__Exercise aim__: Restating the data word for word is all that is required.

__Extracted material__:
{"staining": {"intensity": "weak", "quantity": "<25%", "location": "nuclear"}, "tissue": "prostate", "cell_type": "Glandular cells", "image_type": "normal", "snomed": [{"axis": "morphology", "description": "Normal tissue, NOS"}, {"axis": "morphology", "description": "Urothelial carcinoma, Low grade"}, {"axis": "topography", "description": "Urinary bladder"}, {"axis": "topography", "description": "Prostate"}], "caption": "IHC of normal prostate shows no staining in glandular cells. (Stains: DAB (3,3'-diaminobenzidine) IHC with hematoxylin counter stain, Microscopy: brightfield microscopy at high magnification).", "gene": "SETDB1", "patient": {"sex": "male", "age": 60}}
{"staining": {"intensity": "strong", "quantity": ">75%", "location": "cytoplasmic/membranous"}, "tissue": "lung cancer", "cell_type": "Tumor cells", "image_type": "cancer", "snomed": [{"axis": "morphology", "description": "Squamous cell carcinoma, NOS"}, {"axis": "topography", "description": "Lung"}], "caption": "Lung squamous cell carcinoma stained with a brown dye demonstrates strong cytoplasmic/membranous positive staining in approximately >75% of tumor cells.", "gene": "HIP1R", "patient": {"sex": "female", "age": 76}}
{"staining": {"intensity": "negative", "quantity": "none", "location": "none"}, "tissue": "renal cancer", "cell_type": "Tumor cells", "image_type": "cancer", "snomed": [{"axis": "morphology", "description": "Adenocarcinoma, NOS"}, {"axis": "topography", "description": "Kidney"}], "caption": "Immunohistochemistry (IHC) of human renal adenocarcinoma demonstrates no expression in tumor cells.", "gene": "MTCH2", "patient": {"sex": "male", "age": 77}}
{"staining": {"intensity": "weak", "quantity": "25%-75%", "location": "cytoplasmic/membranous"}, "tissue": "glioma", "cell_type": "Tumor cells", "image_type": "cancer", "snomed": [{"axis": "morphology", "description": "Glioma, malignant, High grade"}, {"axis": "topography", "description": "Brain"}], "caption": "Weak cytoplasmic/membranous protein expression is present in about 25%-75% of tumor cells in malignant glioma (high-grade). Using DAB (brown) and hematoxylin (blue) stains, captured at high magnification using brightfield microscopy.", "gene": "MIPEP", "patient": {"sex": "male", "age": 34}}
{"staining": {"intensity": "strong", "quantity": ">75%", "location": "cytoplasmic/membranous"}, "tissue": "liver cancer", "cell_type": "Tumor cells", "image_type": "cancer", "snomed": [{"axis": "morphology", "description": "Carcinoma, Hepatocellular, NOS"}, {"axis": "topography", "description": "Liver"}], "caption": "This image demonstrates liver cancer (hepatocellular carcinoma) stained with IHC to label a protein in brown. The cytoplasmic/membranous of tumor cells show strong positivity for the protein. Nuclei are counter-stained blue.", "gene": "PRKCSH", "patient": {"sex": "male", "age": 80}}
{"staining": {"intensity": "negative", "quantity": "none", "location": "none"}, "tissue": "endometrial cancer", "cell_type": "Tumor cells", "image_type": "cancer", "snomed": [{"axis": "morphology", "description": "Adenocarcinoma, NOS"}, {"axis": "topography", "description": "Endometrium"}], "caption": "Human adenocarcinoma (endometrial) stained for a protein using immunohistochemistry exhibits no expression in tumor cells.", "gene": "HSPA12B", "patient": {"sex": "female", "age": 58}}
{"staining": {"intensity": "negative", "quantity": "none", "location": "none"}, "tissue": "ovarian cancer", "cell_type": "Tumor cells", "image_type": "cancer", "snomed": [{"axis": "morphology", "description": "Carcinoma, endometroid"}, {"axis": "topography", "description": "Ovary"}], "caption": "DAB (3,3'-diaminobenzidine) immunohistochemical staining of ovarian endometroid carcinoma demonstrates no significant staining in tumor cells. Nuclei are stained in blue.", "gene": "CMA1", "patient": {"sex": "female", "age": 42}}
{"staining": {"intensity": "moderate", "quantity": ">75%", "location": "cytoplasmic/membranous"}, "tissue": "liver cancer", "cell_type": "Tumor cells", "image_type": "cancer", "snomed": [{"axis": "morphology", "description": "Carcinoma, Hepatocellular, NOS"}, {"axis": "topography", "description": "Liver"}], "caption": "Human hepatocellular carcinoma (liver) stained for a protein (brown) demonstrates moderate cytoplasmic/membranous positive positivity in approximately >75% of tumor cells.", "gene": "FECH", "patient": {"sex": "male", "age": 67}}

__Result__:
{"staining": {"intensity": "weak", "quantity": "<25%", "location": "nuclear"}, "tissue": "prostate", "cell_type": "Glandular cells", "image_type": "normal", "snomed": [{"axis": "morphology", "description": "Normal tissue, NOS"}, {"axis": "morphology", "description": "Urothelial carcinoma, Low grade"}, {"axis": "topography", "description": "Urinary bladder"}, {"axis": "topography", "description": "Prostate"}], "caption": "IHC of normal prostate shows no staining in glandular cells. (Stains: DAB (3,3'-diaminobenzidine) IHC with hematoxylin counter stain, Microscopy: brightfield microscopy at high magnification).", "gene": "SETDB1", "patient": {"sex": "male", "age": 60}}
{"staining": {"intensity": "strong", "quantity": ">75%", "location": "cytoplasmic/membranous"}, "tissue": "lung cancer", "cell_type": "Tumor cells", "image_type": "cancer", "snomed": [{"axis": "morphology", "description": "Squamous cell carcinoma, NOS"}, {"axis": "topography", "description": "Lung"}], "caption": "Lung squamous cell carcinoma stained with a brown dye demonstrates strong cytoplasmic/membranous positive staining in approximately >75% of tumor cells.", "gene": "HIP1R", "patient": {"sex": "female", "age": 76}}
{"staining": {"intensity": "negative", "quantity": "none", "location": "none"}, "tissue": "renal cancer", "cell_type": "Tumor cells", "image_type": "cancer", "snomed": [{"axis": "morphology", "description": "Adenocarcinoma, NOS"}, {"axis": "topography", "description": "Kidney"}], "caption": "Immunohistochemistry (IHC) of human renal adenocarcinoma demonstrates no expression in tumor cells.", "gene": "MTCH2", "patient": {"sex": "male", "age": 77}}
{"staining": {"intensity": "weak", "quantity": "25%-75%", "location": "cytoplasmic/membranous"}, "tissue": "glioma", "cell_type": "Tumor cells", "image_type": "cancer", "snomed": [{"axis": "morphology", "description": "Glioma, malignant, High grade"}, {"axis": "topography", "description": "Brain"}], "caption": "Weak cytoplasmic/membranous protein expression is present in about 25%-75% of tumor cells in malignant glioma (high-grade). Using DAB (brown) and hematoxylin (blue) stains, captured at high magnification using brightfield microscopy.", "gene": "MIPEP", "patient": {"sex": "male", "age": 34}}
{"staining": {"intensity": "strong", "quantity": ">75%", "location": "cytoplasmic/membranous"}, "tissue": "liver cancer", "cell_type": "Tumor cells", "image_type": "cancer", "snomed": [{"axis": "morphology", "description": "Carcinoma, Hepatocellular, NOS"}, {"axis": "topography", "description": "Liver"}], "caption": "This image demonstrates liver cancer (hepatocellular carcinoma) stained with IHC to label a protein in brown. The cytoplasmic/membranous of tumor cells show strong positivity for the protein. Nuclei are counter-stained blue.", "gene": "PRKCSH", "patient": {"sex": "male", "age": 80}}
{"staining": {"intensity": "negative", "quantity": "none", "location": "none"}, "tissue": "endometrial cancer", "cell_type": "Tumor cells", "image_type": "cancer", "snomed": [{"axis": "morphology", "description": "Adenocarcinoma, NOS"}, {"axis": "topography", "description": "Endometrium"}], "caption": "Human adenocarcinoma (endometrial) stained for a protein using immunohistochemistry exhibits no expression in tumor cells.", "gene": "HSPA12B", "patient": {"sex": "female", "age": 58}}
{"staining": {"intensity": "negative", "quantity": "none", "location": "none"}, "tissue": "ovarian cancer", "cell_type": "Tumor cells", "image_type": "cancer", "snomed": [{"axis": "morphology", "description": "Carcinoma, endometroid"}, {"axis": "topography", "description": "Ovary"}], "caption": "DAB (3,3'-diaminobenzidine) immunohistochemical staining of ovarian endometroid carcinoma demonstrates no significant staining in tumor cells. Nuclei are stained in blue.", "gene": "CMA1", "patient": {"sex": "female", "age": 42}}
{"staining": {"intensity": "moderate", "quantity": ">75%", "location": "cytoplasmic/membranous"}, "tissue": "liver cancer", "cell_type": "Tumor cells", "image_type": "cancer", "snomed": [{"axis": "morphology", "description": "Carcinoma, Hepatocellular, NOS"}, {"axis": "topography", "description": "Liver"}], "caption": "Human hepatocellular carcinoma (liver) stained for a protein (brown) demonstrates moderate cytoplasmic/membranous positive positivity in approximately >75% of tumor cells.", "gene": "FECH", "patient": {"sex": "male", "age": 67}}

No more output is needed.